La combatividad del PCE se había convertido en el mejor aliado de la idea de Negrín de proseguir la guerra civil para fusionarla con la contienda europea contra Hitler, una aspiración a la que se oponía un derrotismo alimentado por la pérdida de vidas humanas y el desequilibrio en material bélico. "Es un hecho probado que bajo la restauración republicana que promovió Negrín, y que Azaña aplaudió -caracterizada no por el anterior equilibrio de fuerzas a que aspiró Largo Caballero, sino por la concentración de poder-, continúo el crecimiento exponencial del PCE, pero esto no se debió a ninguna maniobra suya, sino a la realidad incontestable del hundimiento del republicanismo y de las divisiones del socialismo. El proyecto político de Negrín se sitúo en la aceptación del inevitable papel central de los comunistas, pero sin prescindir un ápice del resto de la fuerzas políticas -léase del PSOE-", destaca Miralles.
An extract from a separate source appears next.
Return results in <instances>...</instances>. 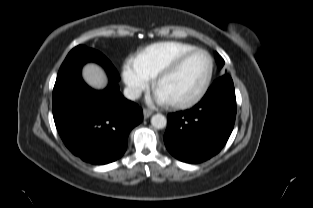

La imputación de la presunta docilidad del médico grancanario a los deseos de Stalin, así como la presencia de Rusia en la logística republicana, tendría, cómo no, su acuse de recibo para la historiografía de la victoria de los nacionales. La tesis de que la república se vería abocada a una revolución obrera de tipo prosoviético, y que por tanto la guerra civil era inevitable para frenarla, son conjeturas que sustentan todavía determinados historiadores neofranquistas. Una justificación que trata de crecer cada vez más.